## Problem to work on:
Format the lines from the one containing "Riferimento" through the one containing "Social Media" as a numbered list, skipping any blank lines. Leave the pictures out.

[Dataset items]
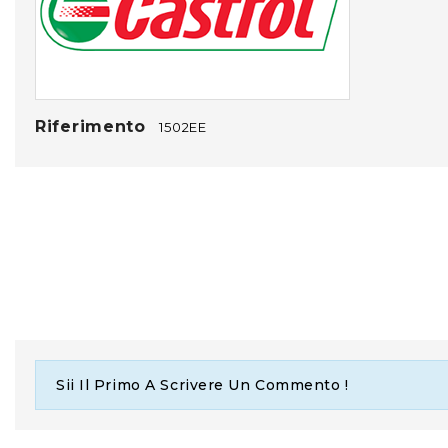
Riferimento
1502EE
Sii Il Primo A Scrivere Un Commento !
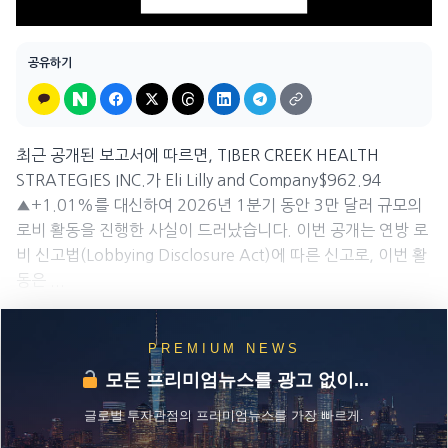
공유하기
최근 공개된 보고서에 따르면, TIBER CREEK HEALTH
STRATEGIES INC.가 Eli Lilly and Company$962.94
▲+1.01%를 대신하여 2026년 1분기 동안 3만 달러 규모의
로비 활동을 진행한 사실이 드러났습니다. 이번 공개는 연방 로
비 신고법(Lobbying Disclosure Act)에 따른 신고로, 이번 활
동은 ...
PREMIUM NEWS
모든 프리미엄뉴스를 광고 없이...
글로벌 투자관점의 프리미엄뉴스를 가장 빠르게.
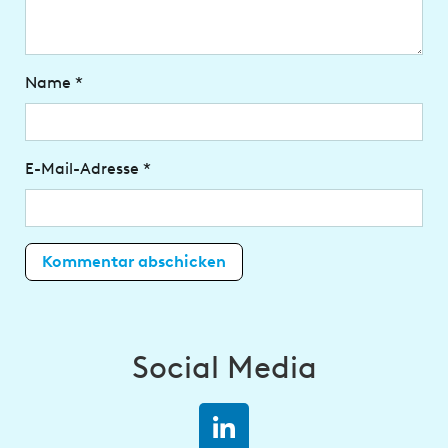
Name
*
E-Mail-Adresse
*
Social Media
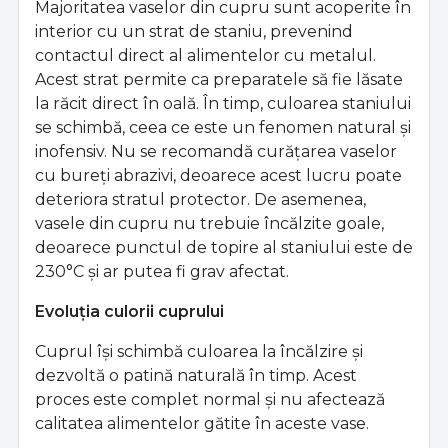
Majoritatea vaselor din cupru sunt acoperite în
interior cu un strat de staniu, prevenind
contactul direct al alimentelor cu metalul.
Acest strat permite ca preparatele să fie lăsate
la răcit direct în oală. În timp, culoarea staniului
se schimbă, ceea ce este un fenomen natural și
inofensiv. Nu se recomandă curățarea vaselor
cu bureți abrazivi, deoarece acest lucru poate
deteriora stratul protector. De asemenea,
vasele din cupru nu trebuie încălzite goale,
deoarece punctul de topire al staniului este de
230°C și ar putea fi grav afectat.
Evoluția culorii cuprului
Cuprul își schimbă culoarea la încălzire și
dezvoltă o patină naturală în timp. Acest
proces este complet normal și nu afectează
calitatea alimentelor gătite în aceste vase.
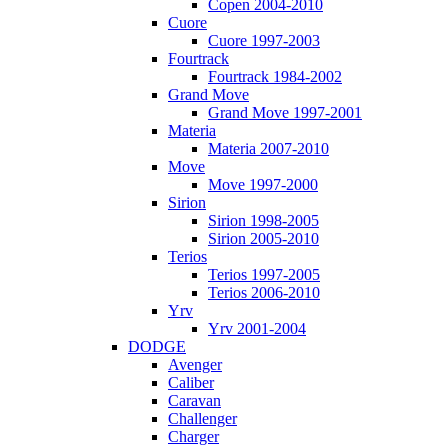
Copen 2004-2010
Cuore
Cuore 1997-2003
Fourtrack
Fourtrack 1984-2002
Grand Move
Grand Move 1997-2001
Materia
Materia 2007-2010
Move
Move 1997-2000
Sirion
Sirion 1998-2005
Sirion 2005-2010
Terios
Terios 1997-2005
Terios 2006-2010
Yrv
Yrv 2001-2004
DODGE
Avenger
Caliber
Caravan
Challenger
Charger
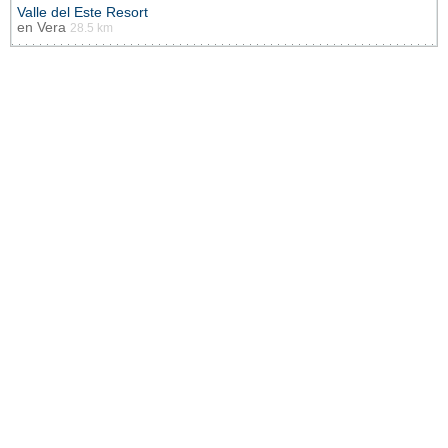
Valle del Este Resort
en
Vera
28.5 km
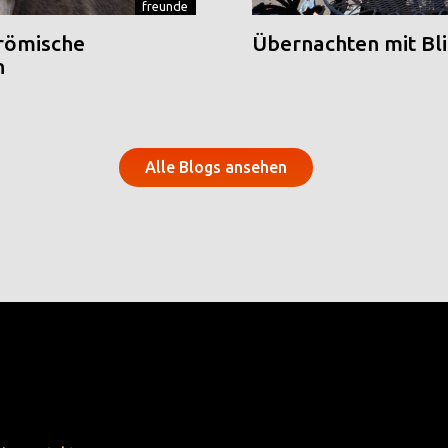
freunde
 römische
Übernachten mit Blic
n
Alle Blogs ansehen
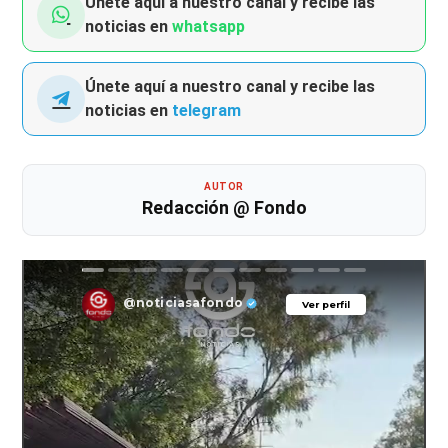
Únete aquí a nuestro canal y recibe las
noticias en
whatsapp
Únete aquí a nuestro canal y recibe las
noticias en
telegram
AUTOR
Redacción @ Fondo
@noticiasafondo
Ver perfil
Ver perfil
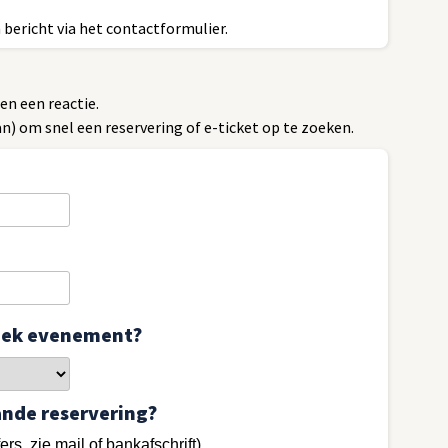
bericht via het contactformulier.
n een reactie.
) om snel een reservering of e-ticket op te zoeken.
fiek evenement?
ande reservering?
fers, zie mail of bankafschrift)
* * *
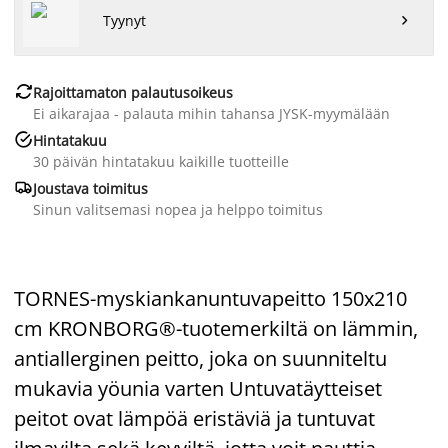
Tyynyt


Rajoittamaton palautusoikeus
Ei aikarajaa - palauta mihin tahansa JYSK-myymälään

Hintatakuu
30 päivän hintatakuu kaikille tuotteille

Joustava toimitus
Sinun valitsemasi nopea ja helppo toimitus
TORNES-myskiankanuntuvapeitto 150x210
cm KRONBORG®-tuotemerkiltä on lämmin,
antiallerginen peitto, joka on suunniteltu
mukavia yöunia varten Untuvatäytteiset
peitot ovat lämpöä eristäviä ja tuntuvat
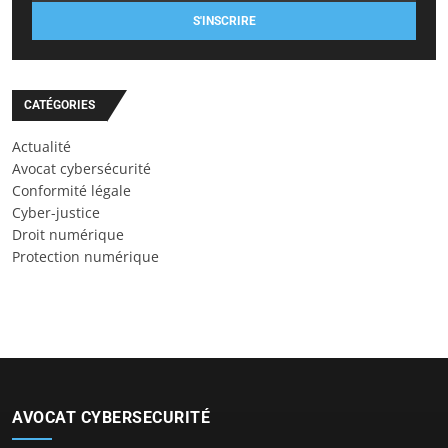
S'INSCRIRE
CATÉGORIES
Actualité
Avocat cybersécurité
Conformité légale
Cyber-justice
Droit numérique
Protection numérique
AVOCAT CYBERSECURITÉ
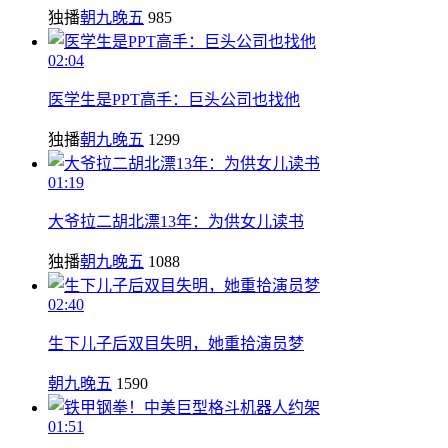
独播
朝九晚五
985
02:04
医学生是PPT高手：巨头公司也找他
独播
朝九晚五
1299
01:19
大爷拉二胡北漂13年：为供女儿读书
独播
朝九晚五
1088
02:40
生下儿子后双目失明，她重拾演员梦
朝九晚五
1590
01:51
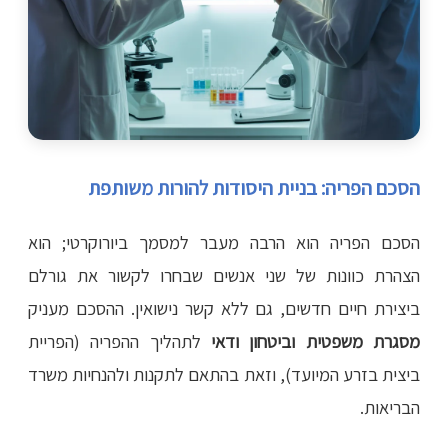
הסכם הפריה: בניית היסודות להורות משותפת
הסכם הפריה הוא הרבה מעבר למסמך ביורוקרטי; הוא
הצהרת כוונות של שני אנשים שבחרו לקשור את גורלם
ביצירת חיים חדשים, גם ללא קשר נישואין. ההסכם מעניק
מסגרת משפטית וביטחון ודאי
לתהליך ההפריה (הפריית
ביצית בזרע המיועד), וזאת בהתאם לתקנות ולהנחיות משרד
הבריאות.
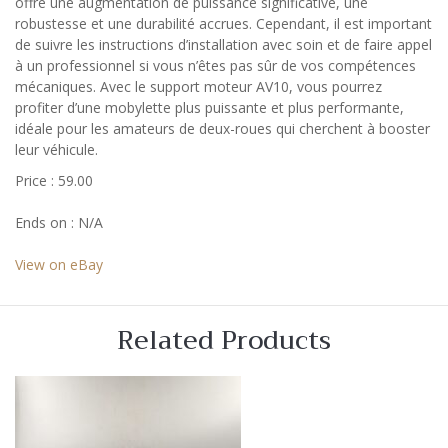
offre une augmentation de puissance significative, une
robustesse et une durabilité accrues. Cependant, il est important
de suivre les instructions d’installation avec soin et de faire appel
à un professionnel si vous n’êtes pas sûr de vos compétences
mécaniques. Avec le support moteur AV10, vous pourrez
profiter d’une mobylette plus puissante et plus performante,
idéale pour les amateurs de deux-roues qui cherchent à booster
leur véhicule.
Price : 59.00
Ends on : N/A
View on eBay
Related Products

## Answer to the exercise:
1. Riferimento
2. 1502EE
3. Sii Il Primo A Scrivere Un Commento !
4. 공유하기
5. 최근 공개된 보고서에 따르면, TIBER CREEK HEALTH
6. STRATEGIES INC.가 Eli Lilly and Company$962.94
7. ▲+1.01%를 대신하여 2026년 1분기 동안 3만 달러 규모의
8. 로비 활동을 진행한 사실이 드러났습니다. 이번 공개는 연방 로
9. 비 신고법(Lobbying Disclosure Act)에 따른 신고로, 이번 활
10. 동은 ...
11. PREMIUM NEWS
12. 모든 프리미엄뉴스를 광고 없이...
13. 글로벌 투자관점의 프리미엄뉴스를 가장 빠르게.
14. Name
15. *
16. E-Mail-Adresse
17. *
18. Social Media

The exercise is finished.